:: Source material
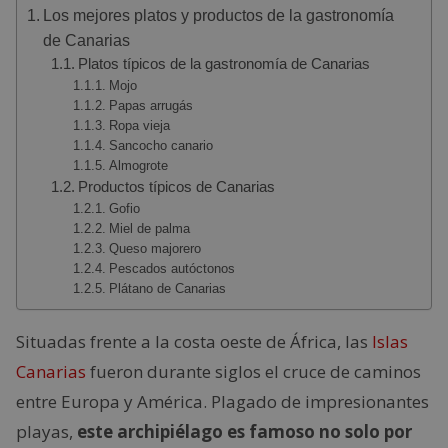
Los mejores platos y productos de la gastronomía
de Canarias
Platos típicos de la gastronomía de Canarias
Mojo
Papas arrugás
Ropa vieja
Sancocho canario
Almogrote
Productos típicos de Canarias
Gofio
Miel de palma
Queso majorero
Pescados autóctonos
Plátano de Canarias
Situadas frente a la costa oeste de África, las
Islas
Canarias
fueron durante siglos el cruce de caminos
entre Europa y América. Plagado de impresionantes
playas,
este archipiélago es famoso no solo por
::::
→ **Exercise details**:
Change every "gastronomía" in the material above to "cocina" and give the text again with nothing else altered. Leave the pictures out.

→ **Response area**:
Los mejores platos y productos de la cocina
de Canarias
Platos típicos de la cocina de Canarias
Mojo
Papas arrugás
Ropa vieja
Sancocho canario
Almogrote
Productos típicos de Canarias
Gofio
Miel de palma
Queso majorero
Pescados autóctonos
Plátano de Canarias
Situadas frente a la costa oeste de África, las
Islas
Canarias
fueron durante siglos el cruce de caminos
entre Europa y América. Plagado de impresionantes
playas,
este archipiélago es famoso no solo por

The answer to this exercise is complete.